Required actions -
1) According to the Eagles vs. Broncos post-game thoughts, how many of the points allowed came off special teams?
2) Reproduce the passage of the Eagles vs. Broncos post-game thoughts between "Abbreviated post-game thoughts" and "qualifies as important.", inclusive.

Reading passage -
Eagles vs. Broncos: Post-Game Thoughts

Abbreviated post-game thoughts due to two reasons: Breaking Bad finale is on soon and I need to prepare, and there’s really very little from today’s game that qualifies as important.

– This was an “upside” game, so don’t freak out that they lost.  Getting destroyed by one of the greatest offenses in recent history doesn’t tell us anything about the team.  For the most part, I’m giving the defense a pass.  Denver has put up points on everyone so far, and 14 of the points allowed came off STs.  No shame in it.

I’ve definitely got some issues with Bill Davis’ play-calling and personnel usage (play Vinny f@ck%*g Curry for f*$@k’s sake), but the fact is that there was likely no “answer” today.  Write it off and move on.

– The biggest takeaway was the apparent revelation that Chip Kelly has been castrated.  Knowing you’ll need a lot of points and then kicking a FG from 4th and 4 inside the red zone is an absolutely ridiculous, suboptimal, indefensible, (insert own adjective here) decision.  It’s a decision that “Chip Kelly” is not supposed to get wrong, and I’m at a complete loss as to why he did.

Material -
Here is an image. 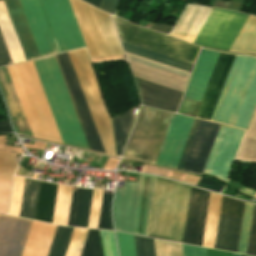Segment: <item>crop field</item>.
<instances>
[{"label": "crop field", "mask_w": 256, "mask_h": 256, "mask_svg": "<svg viewBox=\"0 0 256 256\" xmlns=\"http://www.w3.org/2000/svg\"><path fill=\"white\" fill-rule=\"evenodd\" d=\"M228 3H229V2H227V1L217 0V1L214 2V5H213V6L226 9Z\"/></svg>", "instance_id": "25e5ab78"}, {"label": "crop field", "mask_w": 256, "mask_h": 256, "mask_svg": "<svg viewBox=\"0 0 256 256\" xmlns=\"http://www.w3.org/2000/svg\"><path fill=\"white\" fill-rule=\"evenodd\" d=\"M17 154L0 150V213L7 214L12 175Z\"/></svg>", "instance_id": "92a150f3"}, {"label": "crop field", "mask_w": 256, "mask_h": 256, "mask_svg": "<svg viewBox=\"0 0 256 256\" xmlns=\"http://www.w3.org/2000/svg\"><path fill=\"white\" fill-rule=\"evenodd\" d=\"M73 228L57 227L48 256H64Z\"/></svg>", "instance_id": "d3111659"}, {"label": "crop field", "mask_w": 256, "mask_h": 256, "mask_svg": "<svg viewBox=\"0 0 256 256\" xmlns=\"http://www.w3.org/2000/svg\"><path fill=\"white\" fill-rule=\"evenodd\" d=\"M171 29H172L171 26L160 25V24H156L155 27H154V30H157V31L162 32L164 34H169Z\"/></svg>", "instance_id": "d23c7cc5"}, {"label": "crop field", "mask_w": 256, "mask_h": 256, "mask_svg": "<svg viewBox=\"0 0 256 256\" xmlns=\"http://www.w3.org/2000/svg\"><path fill=\"white\" fill-rule=\"evenodd\" d=\"M72 187L58 185L52 223L67 225Z\"/></svg>", "instance_id": "eef30255"}, {"label": "crop field", "mask_w": 256, "mask_h": 256, "mask_svg": "<svg viewBox=\"0 0 256 256\" xmlns=\"http://www.w3.org/2000/svg\"><path fill=\"white\" fill-rule=\"evenodd\" d=\"M84 1H86V2H88V3H90V4H92V5H94V6H96V7H99L100 2H101V0H84Z\"/></svg>", "instance_id": "73cf0c24"}, {"label": "crop field", "mask_w": 256, "mask_h": 256, "mask_svg": "<svg viewBox=\"0 0 256 256\" xmlns=\"http://www.w3.org/2000/svg\"><path fill=\"white\" fill-rule=\"evenodd\" d=\"M252 208H253V205L246 203L241 237H240V243H239V249H238V252L244 253V254L246 251ZM246 254L256 255V206L255 205L253 208V214H252V220H251L250 233H249Z\"/></svg>", "instance_id": "a9b5d70f"}, {"label": "crop field", "mask_w": 256, "mask_h": 256, "mask_svg": "<svg viewBox=\"0 0 256 256\" xmlns=\"http://www.w3.org/2000/svg\"><path fill=\"white\" fill-rule=\"evenodd\" d=\"M31 222L0 214V256H21Z\"/></svg>", "instance_id": "cbeb9de0"}, {"label": "crop field", "mask_w": 256, "mask_h": 256, "mask_svg": "<svg viewBox=\"0 0 256 256\" xmlns=\"http://www.w3.org/2000/svg\"><path fill=\"white\" fill-rule=\"evenodd\" d=\"M5 3L26 59L29 60L40 57L19 0H5Z\"/></svg>", "instance_id": "bc2a9ffb"}, {"label": "crop field", "mask_w": 256, "mask_h": 256, "mask_svg": "<svg viewBox=\"0 0 256 256\" xmlns=\"http://www.w3.org/2000/svg\"><path fill=\"white\" fill-rule=\"evenodd\" d=\"M24 179L14 177L8 213L19 216Z\"/></svg>", "instance_id": "1d83c4d3"}, {"label": "crop field", "mask_w": 256, "mask_h": 256, "mask_svg": "<svg viewBox=\"0 0 256 256\" xmlns=\"http://www.w3.org/2000/svg\"><path fill=\"white\" fill-rule=\"evenodd\" d=\"M220 53L201 49L182 98L201 102ZM235 55L221 53L195 117L211 120Z\"/></svg>", "instance_id": "34b2d1b8"}, {"label": "crop field", "mask_w": 256, "mask_h": 256, "mask_svg": "<svg viewBox=\"0 0 256 256\" xmlns=\"http://www.w3.org/2000/svg\"><path fill=\"white\" fill-rule=\"evenodd\" d=\"M189 190L157 177L147 236L182 242Z\"/></svg>", "instance_id": "412701ff"}, {"label": "crop field", "mask_w": 256, "mask_h": 256, "mask_svg": "<svg viewBox=\"0 0 256 256\" xmlns=\"http://www.w3.org/2000/svg\"><path fill=\"white\" fill-rule=\"evenodd\" d=\"M199 179H200L199 176H194V175L187 174L185 179H184V182H188V183L197 185ZM198 186L205 187V188L215 190V191H218V192H221V190L223 189V186L217 184L213 179L204 178V177H201V179L198 183Z\"/></svg>", "instance_id": "b80d0937"}, {"label": "crop field", "mask_w": 256, "mask_h": 256, "mask_svg": "<svg viewBox=\"0 0 256 256\" xmlns=\"http://www.w3.org/2000/svg\"><path fill=\"white\" fill-rule=\"evenodd\" d=\"M11 63H12L11 59L9 57L2 35L0 33V66L11 64Z\"/></svg>", "instance_id": "b54c1fbb"}, {"label": "crop field", "mask_w": 256, "mask_h": 256, "mask_svg": "<svg viewBox=\"0 0 256 256\" xmlns=\"http://www.w3.org/2000/svg\"><path fill=\"white\" fill-rule=\"evenodd\" d=\"M233 256H240V255H238V254H234V253H233Z\"/></svg>", "instance_id": "89e229c0"}, {"label": "crop field", "mask_w": 256, "mask_h": 256, "mask_svg": "<svg viewBox=\"0 0 256 256\" xmlns=\"http://www.w3.org/2000/svg\"><path fill=\"white\" fill-rule=\"evenodd\" d=\"M102 192L94 189L88 227L97 228Z\"/></svg>", "instance_id": "0bd39190"}, {"label": "crop field", "mask_w": 256, "mask_h": 256, "mask_svg": "<svg viewBox=\"0 0 256 256\" xmlns=\"http://www.w3.org/2000/svg\"><path fill=\"white\" fill-rule=\"evenodd\" d=\"M135 109V108H134ZM134 109L112 119L117 155H122L134 117Z\"/></svg>", "instance_id": "4177f3b9"}, {"label": "crop field", "mask_w": 256, "mask_h": 256, "mask_svg": "<svg viewBox=\"0 0 256 256\" xmlns=\"http://www.w3.org/2000/svg\"><path fill=\"white\" fill-rule=\"evenodd\" d=\"M220 199L221 196L210 193L202 246L213 248ZM244 206V202L222 196L219 215L242 221ZM241 224L219 216L214 248L237 252Z\"/></svg>", "instance_id": "dd49c442"}, {"label": "crop field", "mask_w": 256, "mask_h": 256, "mask_svg": "<svg viewBox=\"0 0 256 256\" xmlns=\"http://www.w3.org/2000/svg\"><path fill=\"white\" fill-rule=\"evenodd\" d=\"M211 10L209 7L187 5L170 35L193 43Z\"/></svg>", "instance_id": "4a817a6b"}, {"label": "crop field", "mask_w": 256, "mask_h": 256, "mask_svg": "<svg viewBox=\"0 0 256 256\" xmlns=\"http://www.w3.org/2000/svg\"><path fill=\"white\" fill-rule=\"evenodd\" d=\"M93 189H83L77 226L87 227Z\"/></svg>", "instance_id": "120bbe31"}, {"label": "crop field", "mask_w": 256, "mask_h": 256, "mask_svg": "<svg viewBox=\"0 0 256 256\" xmlns=\"http://www.w3.org/2000/svg\"><path fill=\"white\" fill-rule=\"evenodd\" d=\"M173 115L142 106L123 156L155 164Z\"/></svg>", "instance_id": "e52e79f7"}, {"label": "crop field", "mask_w": 256, "mask_h": 256, "mask_svg": "<svg viewBox=\"0 0 256 256\" xmlns=\"http://www.w3.org/2000/svg\"><path fill=\"white\" fill-rule=\"evenodd\" d=\"M13 132L9 123L0 122V133Z\"/></svg>", "instance_id": "425ffa30"}, {"label": "crop field", "mask_w": 256, "mask_h": 256, "mask_svg": "<svg viewBox=\"0 0 256 256\" xmlns=\"http://www.w3.org/2000/svg\"><path fill=\"white\" fill-rule=\"evenodd\" d=\"M57 185L40 181L34 219L51 223Z\"/></svg>", "instance_id": "00972430"}, {"label": "crop field", "mask_w": 256, "mask_h": 256, "mask_svg": "<svg viewBox=\"0 0 256 256\" xmlns=\"http://www.w3.org/2000/svg\"><path fill=\"white\" fill-rule=\"evenodd\" d=\"M135 81L143 104L176 112L182 92L138 78Z\"/></svg>", "instance_id": "733c2abd"}, {"label": "crop field", "mask_w": 256, "mask_h": 256, "mask_svg": "<svg viewBox=\"0 0 256 256\" xmlns=\"http://www.w3.org/2000/svg\"><path fill=\"white\" fill-rule=\"evenodd\" d=\"M219 126L218 124L199 121L181 170L202 173Z\"/></svg>", "instance_id": "d1516ede"}, {"label": "crop field", "mask_w": 256, "mask_h": 256, "mask_svg": "<svg viewBox=\"0 0 256 256\" xmlns=\"http://www.w3.org/2000/svg\"><path fill=\"white\" fill-rule=\"evenodd\" d=\"M122 45L126 52L136 54V55H139L154 61H158L176 68H180L189 72L191 71V68L193 66L192 64H189V63H186V62H183L159 53H155V52H152V51H149L125 42H122Z\"/></svg>", "instance_id": "730fd06b"}, {"label": "crop field", "mask_w": 256, "mask_h": 256, "mask_svg": "<svg viewBox=\"0 0 256 256\" xmlns=\"http://www.w3.org/2000/svg\"><path fill=\"white\" fill-rule=\"evenodd\" d=\"M58 52L85 47L68 0H39Z\"/></svg>", "instance_id": "3316defc"}, {"label": "crop field", "mask_w": 256, "mask_h": 256, "mask_svg": "<svg viewBox=\"0 0 256 256\" xmlns=\"http://www.w3.org/2000/svg\"><path fill=\"white\" fill-rule=\"evenodd\" d=\"M40 56L56 54L57 49L38 0H20Z\"/></svg>", "instance_id": "5142ce71"}, {"label": "crop field", "mask_w": 256, "mask_h": 256, "mask_svg": "<svg viewBox=\"0 0 256 256\" xmlns=\"http://www.w3.org/2000/svg\"><path fill=\"white\" fill-rule=\"evenodd\" d=\"M39 181L25 179L20 216L33 219Z\"/></svg>", "instance_id": "ae1a2a85"}, {"label": "crop field", "mask_w": 256, "mask_h": 256, "mask_svg": "<svg viewBox=\"0 0 256 256\" xmlns=\"http://www.w3.org/2000/svg\"><path fill=\"white\" fill-rule=\"evenodd\" d=\"M242 256H244V255H242Z\"/></svg>", "instance_id": "dbb93151"}, {"label": "crop field", "mask_w": 256, "mask_h": 256, "mask_svg": "<svg viewBox=\"0 0 256 256\" xmlns=\"http://www.w3.org/2000/svg\"><path fill=\"white\" fill-rule=\"evenodd\" d=\"M193 120L192 118L174 115L156 164L176 168Z\"/></svg>", "instance_id": "22f410ed"}, {"label": "crop field", "mask_w": 256, "mask_h": 256, "mask_svg": "<svg viewBox=\"0 0 256 256\" xmlns=\"http://www.w3.org/2000/svg\"><path fill=\"white\" fill-rule=\"evenodd\" d=\"M8 67L34 136L63 144L33 62Z\"/></svg>", "instance_id": "f4fd0767"}, {"label": "crop field", "mask_w": 256, "mask_h": 256, "mask_svg": "<svg viewBox=\"0 0 256 256\" xmlns=\"http://www.w3.org/2000/svg\"><path fill=\"white\" fill-rule=\"evenodd\" d=\"M105 153L114 154L111 117L85 49L67 53ZM66 53L56 55L59 68L91 150L103 152ZM103 152V153H104Z\"/></svg>", "instance_id": "8a807250"}, {"label": "crop field", "mask_w": 256, "mask_h": 256, "mask_svg": "<svg viewBox=\"0 0 256 256\" xmlns=\"http://www.w3.org/2000/svg\"><path fill=\"white\" fill-rule=\"evenodd\" d=\"M33 62L63 143L89 149L55 57Z\"/></svg>", "instance_id": "ac0d7876"}, {"label": "crop field", "mask_w": 256, "mask_h": 256, "mask_svg": "<svg viewBox=\"0 0 256 256\" xmlns=\"http://www.w3.org/2000/svg\"><path fill=\"white\" fill-rule=\"evenodd\" d=\"M118 3H119V0H102L99 8L114 14Z\"/></svg>", "instance_id": "5d738f31"}, {"label": "crop field", "mask_w": 256, "mask_h": 256, "mask_svg": "<svg viewBox=\"0 0 256 256\" xmlns=\"http://www.w3.org/2000/svg\"><path fill=\"white\" fill-rule=\"evenodd\" d=\"M255 198H256V195H255Z\"/></svg>", "instance_id": "1f2cbd36"}, {"label": "crop field", "mask_w": 256, "mask_h": 256, "mask_svg": "<svg viewBox=\"0 0 256 256\" xmlns=\"http://www.w3.org/2000/svg\"><path fill=\"white\" fill-rule=\"evenodd\" d=\"M112 194L103 193L98 228L112 230L110 219V202Z\"/></svg>", "instance_id": "028f5c9d"}, {"label": "crop field", "mask_w": 256, "mask_h": 256, "mask_svg": "<svg viewBox=\"0 0 256 256\" xmlns=\"http://www.w3.org/2000/svg\"><path fill=\"white\" fill-rule=\"evenodd\" d=\"M89 229L74 228L65 256H80Z\"/></svg>", "instance_id": "750c4746"}, {"label": "crop field", "mask_w": 256, "mask_h": 256, "mask_svg": "<svg viewBox=\"0 0 256 256\" xmlns=\"http://www.w3.org/2000/svg\"><path fill=\"white\" fill-rule=\"evenodd\" d=\"M56 227L33 221L22 256H47Z\"/></svg>", "instance_id": "214f88e0"}, {"label": "crop field", "mask_w": 256, "mask_h": 256, "mask_svg": "<svg viewBox=\"0 0 256 256\" xmlns=\"http://www.w3.org/2000/svg\"><path fill=\"white\" fill-rule=\"evenodd\" d=\"M154 242L156 256H182L180 244L156 239Z\"/></svg>", "instance_id": "d32e631a"}, {"label": "crop field", "mask_w": 256, "mask_h": 256, "mask_svg": "<svg viewBox=\"0 0 256 256\" xmlns=\"http://www.w3.org/2000/svg\"><path fill=\"white\" fill-rule=\"evenodd\" d=\"M122 41L194 63L200 47L112 17Z\"/></svg>", "instance_id": "5a996713"}, {"label": "crop field", "mask_w": 256, "mask_h": 256, "mask_svg": "<svg viewBox=\"0 0 256 256\" xmlns=\"http://www.w3.org/2000/svg\"><path fill=\"white\" fill-rule=\"evenodd\" d=\"M198 121H199V120H197V119L194 120V123H193V125H192V128H191V131H190V133H189L188 139H187V141H186L185 147H184V149H183L182 155H181V157H180L179 163H178L177 168H176V169H178V170L181 169V166H182V164H183L184 158H185V156H186L187 150H188V148H189V145H190V142H191V140H192L193 134H194V132H195L196 126H197V124H198Z\"/></svg>", "instance_id": "03da06ac"}, {"label": "crop field", "mask_w": 256, "mask_h": 256, "mask_svg": "<svg viewBox=\"0 0 256 256\" xmlns=\"http://www.w3.org/2000/svg\"><path fill=\"white\" fill-rule=\"evenodd\" d=\"M0 30L12 62L26 60L3 0H0Z\"/></svg>", "instance_id": "dafd665d"}, {"label": "crop field", "mask_w": 256, "mask_h": 256, "mask_svg": "<svg viewBox=\"0 0 256 256\" xmlns=\"http://www.w3.org/2000/svg\"><path fill=\"white\" fill-rule=\"evenodd\" d=\"M248 15L213 8L194 44L229 51Z\"/></svg>", "instance_id": "28ad6ade"}, {"label": "crop field", "mask_w": 256, "mask_h": 256, "mask_svg": "<svg viewBox=\"0 0 256 256\" xmlns=\"http://www.w3.org/2000/svg\"><path fill=\"white\" fill-rule=\"evenodd\" d=\"M181 247L183 256H207L206 248L183 244H181Z\"/></svg>", "instance_id": "c21b1889"}, {"label": "crop field", "mask_w": 256, "mask_h": 256, "mask_svg": "<svg viewBox=\"0 0 256 256\" xmlns=\"http://www.w3.org/2000/svg\"><path fill=\"white\" fill-rule=\"evenodd\" d=\"M82 189L73 191L68 225L76 226Z\"/></svg>", "instance_id": "c035e120"}, {"label": "crop field", "mask_w": 256, "mask_h": 256, "mask_svg": "<svg viewBox=\"0 0 256 256\" xmlns=\"http://www.w3.org/2000/svg\"><path fill=\"white\" fill-rule=\"evenodd\" d=\"M116 234L120 256H136L133 235L118 232Z\"/></svg>", "instance_id": "5866460e"}, {"label": "crop field", "mask_w": 256, "mask_h": 256, "mask_svg": "<svg viewBox=\"0 0 256 256\" xmlns=\"http://www.w3.org/2000/svg\"><path fill=\"white\" fill-rule=\"evenodd\" d=\"M81 256H103L99 230H89Z\"/></svg>", "instance_id": "bd1437ed"}, {"label": "crop field", "mask_w": 256, "mask_h": 256, "mask_svg": "<svg viewBox=\"0 0 256 256\" xmlns=\"http://www.w3.org/2000/svg\"><path fill=\"white\" fill-rule=\"evenodd\" d=\"M208 196L191 187L183 242L201 246Z\"/></svg>", "instance_id": "d9b57169"}, {"label": "crop field", "mask_w": 256, "mask_h": 256, "mask_svg": "<svg viewBox=\"0 0 256 256\" xmlns=\"http://www.w3.org/2000/svg\"><path fill=\"white\" fill-rule=\"evenodd\" d=\"M91 57L124 54L108 14L69 0Z\"/></svg>", "instance_id": "d8731c3e"}, {"label": "crop field", "mask_w": 256, "mask_h": 256, "mask_svg": "<svg viewBox=\"0 0 256 256\" xmlns=\"http://www.w3.org/2000/svg\"><path fill=\"white\" fill-rule=\"evenodd\" d=\"M134 238L137 256H155L153 239L136 235Z\"/></svg>", "instance_id": "e1f06a70"}]
</instances>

Task answers -
1) Fourteen of the points allowed came off special teams.

2)
Abbreviated post-game thoughts due to two reasons: Breaking Bad finale is on soon and I need to prepare, and there’s really very little from today’s game that qualifies as important.